Start of Source material

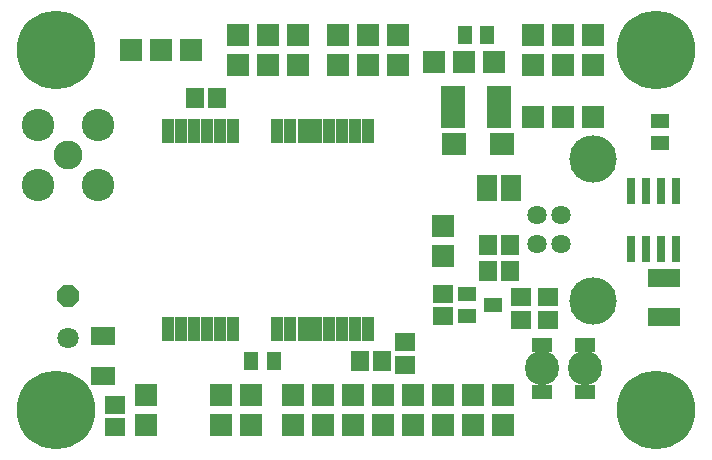
<source format=gbr>
G75*
%MOIN*%
%OFA0B0*%
%FSLAX24Y24*%
%IPPOS*%
%LPD*%
%AMOC8*
5,1,8,0,0,1.08239X$1,22.5*
%
%ADD10R,0.0395X0.0789*%
%ADD11R,0.0300X0.0860*%
%ADD12C,0.0642*%
%ADD13C,0.1580*%
%ADD14R,0.0730X0.0730*%
%ADD15R,0.0828X0.1419*%
%ADD16R,0.0592X0.0671*%
%ADD17R,0.0590X0.0470*%
%ADD18R,0.1080X0.0630*%
%ADD19R,0.0671X0.0493*%
%ADD20C,0.1143*%
%ADD21R,0.0671X0.0592*%
%ADD22C,0.1084*%
%ADD23C,0.0966*%
%ADD24R,0.0631X0.0474*%
%ADD25C,0.2620*%
%ADD26R,0.0470X0.0590*%
%ADD27R,0.0789X0.0749*%
%ADD28R,0.0671X0.0907*%
%ADD29OC8,0.0710*%
%ADD30C,0.0710*%
%ADD31R,0.0789X0.0631*%
D10*
X006107Y004978D03*
X006540Y004978D03*
X006973Y004978D03*
X007406Y004978D03*
X007839Y004978D03*
X008272Y004978D03*
X009768Y004978D03*
X010201Y004978D03*
X010635Y004978D03*
X011068Y004978D03*
X011501Y004978D03*
X011934Y004978D03*
X012367Y004978D03*
X012800Y004978D03*
X012800Y011592D03*
X012367Y011592D03*
X011934Y011592D03*
X011501Y011592D03*
X011068Y011592D03*
X010635Y011592D03*
X010201Y011592D03*
X009768Y011592D03*
X008272Y011592D03*
X007839Y011592D03*
X007406Y011592D03*
X006973Y011592D03*
X006540Y011592D03*
X006107Y011592D03*
D11*
X021544Y009580D03*
X022044Y009580D03*
X022544Y009580D03*
X023044Y009580D03*
X023044Y007640D03*
X022544Y007640D03*
X022044Y007640D03*
X021544Y007640D03*
D12*
X019206Y007793D03*
X018419Y007793D03*
X018419Y008777D03*
X019206Y008777D03*
D13*
X020269Y010647D03*
X020269Y005923D03*
D14*
X017269Y002785D03*
X016269Y002785D03*
X015269Y002785D03*
X014269Y002785D03*
X013269Y002785D03*
X012269Y002785D03*
X011269Y002785D03*
X010269Y002785D03*
X010269Y001785D03*
X011269Y001785D03*
X012269Y001785D03*
X013269Y001785D03*
X014269Y001785D03*
X015269Y001785D03*
X016269Y001785D03*
X017269Y001785D03*
X015269Y007410D03*
X015269Y008410D03*
X018269Y012035D03*
X019269Y012035D03*
X020269Y012035D03*
X020269Y013785D03*
X019269Y013785D03*
X018269Y013785D03*
X016994Y013885D03*
X015994Y013885D03*
X014994Y013885D03*
X013794Y013785D03*
X012794Y013785D03*
X011794Y013785D03*
X011794Y014785D03*
X012794Y014785D03*
X013794Y014785D03*
X010444Y014785D03*
X009444Y014785D03*
X008444Y014785D03*
X008444Y013785D03*
X009444Y013785D03*
X010444Y013785D03*
X006894Y014285D03*
X005894Y014285D03*
X004894Y014285D03*
X018269Y014785D03*
X019269Y014785D03*
X020269Y014785D03*
X008894Y002785D03*
X007894Y002785D03*
X007894Y001785D03*
X008894Y001785D03*
X005394Y001785D03*
X005394Y002785D03*
D15*
X015627Y012360D03*
X017162Y012360D03*
D16*
X017518Y007785D03*
X016770Y007785D03*
X016770Y006910D03*
X017518Y006910D03*
X013268Y003910D03*
X012520Y003910D03*
X007768Y012660D03*
X007020Y012660D03*
D17*
X022519Y011909D03*
X022519Y011161D03*
D18*
X022644Y006685D03*
X022644Y005385D03*
D19*
X020019Y004447D03*
X018594Y004447D03*
X018594Y002873D03*
X020019Y002873D03*
D20*
X020019Y003660D03*
X018594Y003660D03*
D21*
X018769Y005286D03*
X017894Y005286D03*
X017894Y006034D03*
X018769Y006034D03*
X015269Y006159D03*
X015269Y005411D03*
X014019Y004534D03*
X014019Y003786D03*
X004344Y002459D03*
X004344Y001711D03*
D22*
X003769Y009785D03*
X001769Y009785D03*
X001769Y011785D03*
X003769Y011785D03*
D23*
X002769Y010785D03*
D24*
X016086Y006159D03*
X016952Y005785D03*
X016086Y005411D03*
D25*
X002394Y002285D03*
X002394Y014285D03*
X022394Y014285D03*
X022394Y002285D03*
D26*
X009643Y003910D03*
X008895Y003910D03*
X016020Y014785D03*
X016768Y014785D03*
D27*
X017251Y011135D03*
X015637Y011135D03*
D28*
X016751Y009685D03*
X017538Y009685D03*
D29*
X002794Y006085D03*
D30*
X002794Y004685D03*
D31*
X003944Y004754D03*
X003944Y003416D03*
M02*

</source>
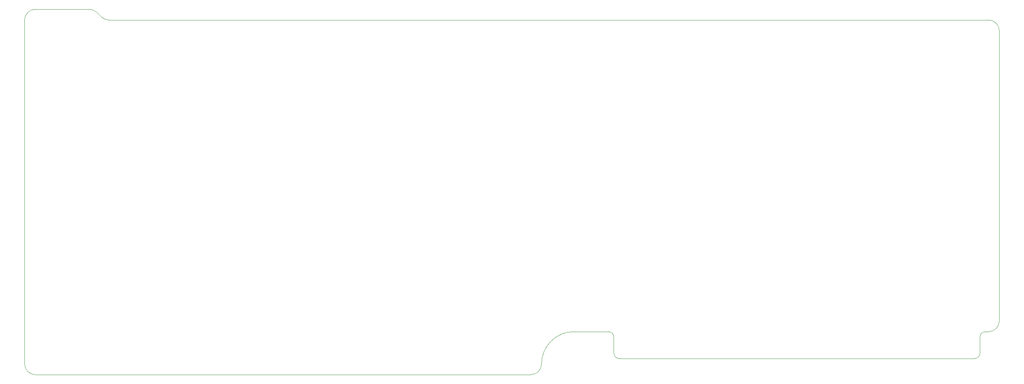
<source format=gbr>
%TF.GenerationSoftware,KiCad,Pcbnew,7.0.5*%
%TF.CreationDate,2024-11-17T15:27:36-05:00*%
%TF.ProjectId,93c76_revision_two,39336337-365f-4726-9576-6973696f6e5f,rev?*%
%TF.SameCoordinates,Original*%
%TF.FileFunction,Profile,NP*%
%FSLAX46Y46*%
G04 Gerber Fmt 4.6, Leading zero omitted, Abs format (unit mm)*
G04 Created by KiCad (PCBNEW 7.0.5) date 2024-11-17 15:27:36*
%MOMM*%
%LPD*%
G01*
G04 APERTURE LIST*
%TA.AperFunction,Profile*%
%ADD10C,0.100000*%
%TD*%
G04 APERTURE END LIST*
D10*
X27939936Y-104140000D02*
X27939936Y-22860000D01*
X253238000Y-101600000D02*
X253238000Y-97790000D01*
X251968000Y-102870000D02*
G75*
G03*
X253238000Y-101600000I0J1270000D01*
G01*
X157480000Y-96520000D02*
X165608000Y-96520000D01*
X30461948Y-106679999D02*
X147301949Y-106680000D01*
X168148000Y-102870000D02*
X251968000Y-102870000D01*
X44976040Y-21063960D02*
X46028120Y-22116040D01*
X166878000Y-101600000D02*
X166878000Y-97790000D01*
X254508000Y-96520000D02*
G75*
G03*
X253238000Y-97790000I0J-1270000D01*
G01*
X30479936Y-20320000D02*
X43180000Y-20320000D01*
X255251949Y-96520049D02*
G75*
G03*
X257791949Y-93980000I51J2539949D01*
G01*
X254508000Y-96520000D02*
X255251949Y-96520000D01*
X46028129Y-22116031D02*
G75*
G03*
X47824198Y-22860000I1796071J1796031D01*
G01*
X47828200Y-22860000D02*
X255251949Y-22860000D01*
X157480000Y-96519999D02*
G75*
G03*
X149841928Y-104140000I-18000J-7620051D01*
G01*
X27939937Y-104140000D02*
G75*
G03*
X30461948Y-106679999I2540063J0D01*
G01*
X147301949Y-106680049D02*
G75*
G03*
X149841949Y-104140000I51J2539949D01*
G01*
X257791949Y-93980000D02*
X257791949Y-25400000D01*
X44976051Y-21063949D02*
G75*
G03*
X43179963Y-20320000I-1796051J-1796051D01*
G01*
X257791900Y-25400000D02*
G75*
G03*
X255251949Y-22860000I-2540000J0D01*
G01*
X166878000Y-97790000D02*
G75*
G03*
X165608000Y-96520000I-1270000J0D01*
G01*
X166878000Y-101600000D02*
G75*
G03*
X168148000Y-102870000I1270000J0D01*
G01*
X30479936Y-20320006D02*
G75*
G03*
X27939936Y-22860000I34J-2540034D01*
G01*
M02*

</source>
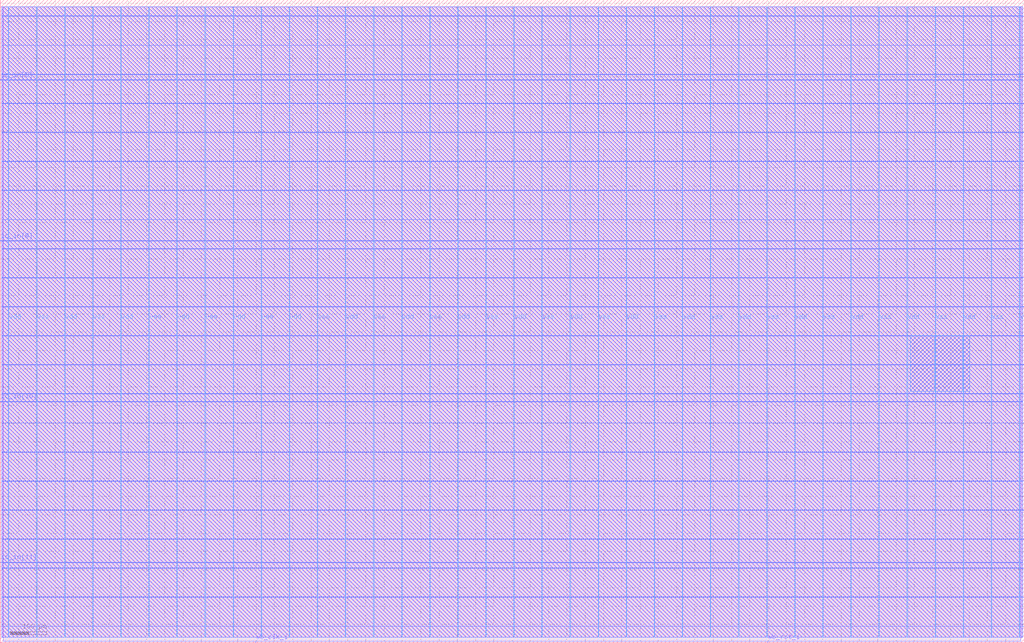
<source format=lef>
VERSION 5.7 ;
  NOWIREEXTENSIONATPIN ON ;
  DIVIDERCHAR "/" ;
  BUSBITCHARS "[]" ;
MACRO user_proj_example
  CLASS BLOCK ;
  FOREIGN user_proj_example ;
  ORIGIN 0.000 0.000 ;
  SIZE 2800.000 BY 1760.000 ;
  PIN io_in[0]
    DIRECTION INPUT ;
    USE SIGNAL ;
    ANTENNAGATEAREA 1.183000 ;
    ANTENNADIFFAREA 0.410400 ;
    PORT
      LAYER Metal3 ;
        RECT 2796.000 44.800 2800.000 45.360 ;
    END
  END io_in[0]
  PIN io_in[10]
    DIRECTION INPUT ;
    USE SIGNAL ;
    ANTENNAGATEAREA 4.408000 ;
    ANTENNADIFFAREA 0.410400 ;
    PORT
      LAYER Metal3 ;
        RECT 0.000 659.680 4.000 660.240 ;
    END
  END io_in[10]
  PIN io_in[11]
    DIRECTION INPUT ;
    USE SIGNAL ;
    ANTENNAGATEAREA 3.555000 ;
    ANTENNADIFFAREA 0.410400 ;
    PORT
      LAYER Metal3 ;
        RECT 0.000 219.520 4.000 220.080 ;
    END
  END io_in[11]
  PIN io_in[1]
    DIRECTION INPUT ;
    USE SIGNAL ;
    ANTENNAGATEAREA 1.102000 ;
    ANTENNADIFFAREA 0.410400 ;
    PORT
      LAYER Metal3 ;
        RECT 2796.000 283.360 2800.000 283.920 ;
    END
  END io_in[1]
  PIN io_in[2]
    DIRECTION INPUT ;
    USE SIGNAL ;
    ANTENNAGATEAREA 0.498500 ;
    ANTENNADIFFAREA 0.410400 ;
    PORT
      LAYER Metal3 ;
        RECT 2796.000 521.920 2800.000 522.480 ;
    END
  END io_in[2]
  PIN io_in[3]
    DIRECTION INPUT ;
    USE SIGNAL ;
    ANTENNAGATEAREA 0.741000 ;
    ANTENNADIFFAREA 0.410400 ;
    PORT
      LAYER Metal3 ;
        RECT 2796.000 760.480 2800.000 761.040 ;
    END
  END io_in[3]
  PIN io_in[4]
    DIRECTION INPUT ;
    USE SIGNAL ;
    ANTENNAGATEAREA 0.726000 ;
    ANTENNADIFFAREA 0.410400 ;
    PORT
      LAYER Metal3 ;
        RECT 2796.000 999.040 2800.000 999.600 ;
    END
  END io_in[4]
  PIN io_in[5]
    DIRECTION INPUT ;
    USE SIGNAL ;
    ANTENNAGATEAREA 1.183000 ;
    ANTENNADIFFAREA 0.410400 ;
    PORT
      LAYER Metal3 ;
        RECT 2796.000 1237.600 2800.000 1238.160 ;
    END
  END io_in[5]
  PIN io_in[6]
    DIRECTION INPUT ;
    USE SIGNAL ;
    ANTENNAGATEAREA 0.741000 ;
    ANTENNADIFFAREA 0.410400 ;
    PORT
      LAYER Metal3 ;
        RECT 2796.000 1476.160 2800.000 1476.720 ;
    END
  END io_in[6]
  PIN io_in[7]
    DIRECTION INPUT ;
    USE SIGNAL ;
    ANTENNAGATEAREA 1.102000 ;
    ANTENNADIFFAREA 0.410400 ;
    PORT
      LAYER Metal3 ;
        RECT 2796.000 1714.720 2800.000 1715.280 ;
    END
  END io_in[7]
  PIN io_in[8]
    DIRECTION INPUT ;
    USE SIGNAL ;
    ANTENNAGATEAREA 4.408000 ;
    ANTENNADIFFAREA 0.410400 ;
    PORT
      LAYER Metal3 ;
        RECT 0.000 1540.000 4.000 1540.560 ;
    END
  END io_in[8]
  PIN io_in[9]
    DIRECTION INPUT ;
    USE SIGNAL ;
    ANTENNAGATEAREA 3.555000 ;
    ANTENNADIFFAREA 0.410400 ;
    PORT
      LAYER Metal3 ;
        RECT 0.000 1099.840 4.000 1100.400 ;
    END
  END io_in[9]
  PIN io_oeb[0]
    DIRECTION OUTPUT TRISTATE ;
    USE SIGNAL ;
    ANTENNADIFFAREA 0.360800 ;
    PORT
      LAYER Metal3 ;
        RECT 2796.000 203.840 2800.000 204.400 ;
    END
  END io_oeb[0]
  PIN io_oeb[1]
    DIRECTION OUTPUT TRISTATE ;
    USE SIGNAL ;
    ANTENNADIFFAREA 0.360800 ;
    PORT
      LAYER Metal3 ;
        RECT 2796.000 442.400 2800.000 442.960 ;
    END
  END io_oeb[1]
  PIN io_oeb[2]
    DIRECTION OUTPUT TRISTATE ;
    USE SIGNAL ;
    ANTENNADIFFAREA 0.360800 ;
    PORT
      LAYER Metal3 ;
        RECT 2796.000 680.960 2800.000 681.520 ;
    END
  END io_oeb[2]
  PIN io_oeb[3]
    DIRECTION OUTPUT TRISTATE ;
    USE SIGNAL ;
    ANTENNADIFFAREA 0.360800 ;
    PORT
      LAYER Metal3 ;
        RECT 2796.000 919.520 2800.000 920.080 ;
    END
  END io_oeb[3]
  PIN io_oeb[4]
    DIRECTION OUTPUT TRISTATE ;
    USE SIGNAL ;
    ANTENNADIFFAREA 0.360800 ;
    PORT
      LAYER Metal3 ;
        RECT 2796.000 1158.080 2800.000 1158.640 ;
    END
  END io_oeb[4]
  PIN io_oeb[5]
    DIRECTION OUTPUT TRISTATE ;
    USE SIGNAL ;
    ANTENNADIFFAREA 0.360800 ;
    PORT
      LAYER Metal3 ;
        RECT 2796.000 1396.640 2800.000 1397.200 ;
    END
  END io_oeb[5]
  PIN io_oeb[6]
    DIRECTION OUTPUT TRISTATE ;
    USE SIGNAL ;
    ANTENNADIFFAREA 0.360800 ;
    PORT
      LAYER Metal3 ;
        RECT 2796.000 1635.200 2800.000 1635.760 ;
    END
  END io_oeb[6]
  PIN io_out[0]
    DIRECTION OUTPUT TRISTATE ;
    USE SIGNAL ;
    ANTENNADIFFAREA 4.731200 ;
    PORT
      LAYER Metal3 ;
        RECT 2796.000 124.320 2800.000 124.880 ;
    END
  END io_out[0]
  PIN io_out[1]
    DIRECTION OUTPUT TRISTATE ;
    USE SIGNAL ;
    ANTENNADIFFAREA 4.731200 ;
    PORT
      LAYER Metal3 ;
        RECT 2796.000 362.880 2800.000 363.440 ;
    END
  END io_out[1]
  PIN io_out[2]
    DIRECTION OUTPUT TRISTATE ;
    USE SIGNAL ;
    ANTENNADIFFAREA 4.731200 ;
    PORT
      LAYER Metal3 ;
        RECT 2796.000 601.440 2800.000 602.000 ;
    END
  END io_out[2]
  PIN io_out[3]
    DIRECTION OUTPUT TRISTATE ;
    USE SIGNAL ;
    ANTENNADIFFAREA 4.731200 ;
    PORT
      LAYER Metal3 ;
        RECT 2796.000 840.000 2800.000 840.560 ;
    END
  END io_out[3]
  PIN io_out[4]
    DIRECTION OUTPUT TRISTATE ;
    USE SIGNAL ;
    ANTENNADIFFAREA 4.731200 ;
    PORT
      LAYER Metal3 ;
        RECT 2796.000 1078.560 2800.000 1079.120 ;
    END
  END io_out[4]
  PIN io_out[5]
    DIRECTION OUTPUT TRISTATE ;
    USE SIGNAL ;
    ANTENNADIFFAREA 4.731200 ;
    PORT
      LAYER Metal3 ;
        RECT 2796.000 1317.120 2800.000 1317.680 ;
    END
  END io_out[5]
  PIN io_out[6]
    DIRECTION OUTPUT TRISTATE ;
    USE SIGNAL ;
    ANTENNADIFFAREA 4.731200 ;
    PORT
      LAYER Metal3 ;
        RECT 2796.000 1555.680 2800.000 1556.240 ;
    END
  END io_out[6]
  PIN vdd
    DIRECTION INOUT ;
    USE POWER ;
    PORT
      LAYER Metal4 ;
        RECT 22.240 15.380 23.840 1740.780 ;
    END
    PORT
      LAYER Metal4 ;
        RECT 175.840 15.380 177.440 1740.780 ;
    END
    PORT
      LAYER Metal4 ;
        RECT 329.440 15.380 331.040 1740.780 ;
    END
    PORT
      LAYER Metal4 ;
        RECT 483.040 15.380 484.640 1740.780 ;
    END
    PORT
      LAYER Metal4 ;
        RECT 636.640 15.380 638.240 1740.780 ;
    END
    PORT
      LAYER Metal4 ;
        RECT 790.240 15.380 791.840 1740.780 ;
    END
    PORT
      LAYER Metal4 ;
        RECT 943.840 15.380 945.440 1740.780 ;
    END
    PORT
      LAYER Metal4 ;
        RECT 1097.440 15.380 1099.040 1740.780 ;
    END
    PORT
      LAYER Metal4 ;
        RECT 1251.040 15.380 1252.640 1740.780 ;
    END
    PORT
      LAYER Metal4 ;
        RECT 1404.640 15.380 1406.240 1740.780 ;
    END
    PORT
      LAYER Metal4 ;
        RECT 1558.240 15.380 1559.840 1740.780 ;
    END
    PORT
      LAYER Metal4 ;
        RECT 1711.840 15.380 1713.440 1740.780 ;
    END
    PORT
      LAYER Metal4 ;
        RECT 1865.440 15.380 1867.040 1740.780 ;
    END
    PORT
      LAYER Metal4 ;
        RECT 2019.040 15.380 2020.640 1740.780 ;
    END
    PORT
      LAYER Metal4 ;
        RECT 2172.640 15.380 2174.240 1740.780 ;
    END
    PORT
      LAYER Metal4 ;
        RECT 2326.240 15.380 2327.840 1740.780 ;
    END
    PORT
      LAYER Metal4 ;
        RECT 2479.840 15.380 2481.440 1740.780 ;
    END
    PORT
      LAYER Metal4 ;
        RECT 2633.440 15.380 2635.040 1740.780 ;
    END
    PORT
      LAYER Metal4 ;
        RECT 2787.040 15.380 2788.640 1740.780 ;
    END
  END vdd
  PIN vss
    DIRECTION INOUT ;
    USE GROUND ;
    PORT
      LAYER Metal4 ;
        RECT 99.040 15.380 100.640 1740.780 ;
    END
    PORT
      LAYER Metal4 ;
        RECT 252.640 15.380 254.240 1740.780 ;
    END
    PORT
      LAYER Metal4 ;
        RECT 406.240 15.380 407.840 1740.780 ;
    END
    PORT
      LAYER Metal4 ;
        RECT 559.840 15.380 561.440 1740.780 ;
    END
    PORT
      LAYER Metal4 ;
        RECT 713.440 15.380 715.040 1740.780 ;
    END
    PORT
      LAYER Metal4 ;
        RECT 867.040 15.380 868.640 1740.780 ;
    END
    PORT
      LAYER Metal4 ;
        RECT 1020.640 15.380 1022.240 1740.780 ;
    END
    PORT
      LAYER Metal4 ;
        RECT 1174.240 15.380 1175.840 1740.780 ;
    END
    PORT
      LAYER Metal4 ;
        RECT 1327.840 15.380 1329.440 1740.780 ;
    END
    PORT
      LAYER Metal4 ;
        RECT 1481.440 15.380 1483.040 1740.780 ;
    END
    PORT
      LAYER Metal4 ;
        RECT 1635.040 15.380 1636.640 1740.780 ;
    END
    PORT
      LAYER Metal4 ;
        RECT 1788.640 15.380 1790.240 1740.780 ;
    END
    PORT
      LAYER Metal4 ;
        RECT 1942.240 15.380 1943.840 1740.780 ;
    END
    PORT
      LAYER Metal4 ;
        RECT 2095.840 15.380 2097.440 1740.780 ;
    END
    PORT
      LAYER Metal4 ;
        RECT 2249.440 15.380 2251.040 1740.780 ;
    END
    PORT
      LAYER Metal4 ;
        RECT 2403.040 15.380 2404.640 1740.780 ;
    END
    PORT
      LAYER Metal4 ;
        RECT 2556.640 15.380 2558.240 1740.780 ;
    END
    PORT
      LAYER Metal4 ;
        RECT 2710.240 15.380 2711.840 1740.780 ;
    END
  END vss
  PIN wb_clk_i
    DIRECTION INPUT ;
    USE SIGNAL ;
    ANTENNAGATEAREA 4.738000 ;
    ANTENNADIFFAREA 0.410400 ;
    PORT
      LAYER Metal2 ;
        RECT 698.880 0.000 699.440 4.000 ;
    END
  END wb_clk_i
  PIN wb_rst_i
    DIRECTION INPUT ;
    USE SIGNAL ;
    ANTENNAGATEAREA 2.204000 ;
    ANTENNADIFFAREA 0.410400 ;
    PORT
      LAYER Metal2 ;
        RECT 2098.880 0.000 2099.440 4.000 ;
    END
  END wb_rst_i
  OBS
      LAYER Metal1 ;
        RECT 6.720 15.380 2793.280 1740.780 ;
      LAYER Metal2 ;
        RECT 8.540 4.300 2791.460 1740.670 ;
        RECT 8.540 4.000 698.580 4.300 ;
        RECT 699.740 4.000 2098.580 4.300 ;
        RECT 2099.740 4.000 2791.460 4.300 ;
      LAYER Metal3 ;
        RECT 4.000 1715.580 2796.500 1740.620 ;
        RECT 4.000 1714.420 2795.700 1715.580 ;
        RECT 4.000 1636.060 2796.500 1714.420 ;
        RECT 4.000 1634.900 2795.700 1636.060 ;
        RECT 4.000 1556.540 2796.500 1634.900 ;
        RECT 4.000 1555.380 2795.700 1556.540 ;
        RECT 4.000 1540.860 2796.500 1555.380 ;
        RECT 4.300 1539.700 2796.500 1540.860 ;
        RECT 4.000 1477.020 2796.500 1539.700 ;
        RECT 4.000 1475.860 2795.700 1477.020 ;
        RECT 4.000 1397.500 2796.500 1475.860 ;
        RECT 4.000 1396.340 2795.700 1397.500 ;
        RECT 4.000 1317.980 2796.500 1396.340 ;
        RECT 4.000 1316.820 2795.700 1317.980 ;
        RECT 4.000 1238.460 2796.500 1316.820 ;
        RECT 4.000 1237.300 2795.700 1238.460 ;
        RECT 4.000 1158.940 2796.500 1237.300 ;
        RECT 4.000 1157.780 2795.700 1158.940 ;
        RECT 4.000 1100.700 2796.500 1157.780 ;
        RECT 4.300 1099.540 2796.500 1100.700 ;
        RECT 4.000 1079.420 2796.500 1099.540 ;
        RECT 4.000 1078.260 2795.700 1079.420 ;
        RECT 4.000 999.900 2796.500 1078.260 ;
        RECT 4.000 998.740 2795.700 999.900 ;
        RECT 4.000 920.380 2796.500 998.740 ;
        RECT 4.000 919.220 2795.700 920.380 ;
        RECT 4.000 840.860 2796.500 919.220 ;
        RECT 4.000 839.700 2795.700 840.860 ;
        RECT 4.000 761.340 2796.500 839.700 ;
        RECT 4.000 760.180 2795.700 761.340 ;
        RECT 4.000 681.820 2796.500 760.180 ;
        RECT 4.000 680.660 2795.700 681.820 ;
        RECT 4.000 660.540 2796.500 680.660 ;
        RECT 4.300 659.380 2796.500 660.540 ;
        RECT 4.000 602.300 2796.500 659.380 ;
        RECT 4.000 601.140 2795.700 602.300 ;
        RECT 4.000 522.780 2796.500 601.140 ;
        RECT 4.000 521.620 2795.700 522.780 ;
        RECT 4.000 443.260 2796.500 521.620 ;
        RECT 4.000 442.100 2795.700 443.260 ;
        RECT 4.000 363.740 2796.500 442.100 ;
        RECT 4.000 362.580 2795.700 363.740 ;
        RECT 4.000 284.220 2796.500 362.580 ;
        RECT 4.000 283.060 2795.700 284.220 ;
        RECT 4.000 220.380 2796.500 283.060 ;
        RECT 4.300 219.220 2796.500 220.380 ;
        RECT 4.000 204.700 2796.500 219.220 ;
        RECT 4.000 203.540 2795.700 204.700 ;
        RECT 4.000 125.180 2796.500 203.540 ;
        RECT 4.000 124.020 2795.700 125.180 ;
        RECT 4.000 45.660 2796.500 124.020 ;
        RECT 4.000 44.500 2795.700 45.660 ;
        RECT 4.000 15.540 2796.500 44.500 ;
      LAYER Metal4 ;
        RECT 2489.340 688.330 2556.340 840.470 ;
        RECT 2558.540 688.330 2633.140 840.470 ;
        RECT 2635.340 688.330 2652.020 840.470 ;
  END
END user_proj_example
END LIBRARY


</source>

End of Source material

__Work item__
Taking the line with "RECT 4.300 219.220 2796.500 220.380 ;" as the first, copy every line through the end of the entries above exactly, with no others.

__Response to the task__
        RECT 4.300 219.220 2796.500 220.380 ;
        RECT 4.000 204.700 2796.500 219.220 ;
        RECT 4.000 203.540 2795.700 204.700 ;
        RECT 4.000 125.180 2796.500 203.540 ;
        RECT 4.000 124.020 2795.700 125.180 ;
        RECT 4.000 45.660 2796.500 124.020 ;
        RECT 4.000 44.500 2795.700 45.660 ;
        RECT 4.000 15.540 2796.500 44.500 ;
      LAYER Metal4 ;
        RECT 2489.340 688.330 2556.340 840.470 ;
        RECT 2558.540 688.330 2633.140 840.470 ;
        RECT 2635.340 688.330 2652.020 840.470 ;
  END
END user_proj_example
END LIBRARY


</source>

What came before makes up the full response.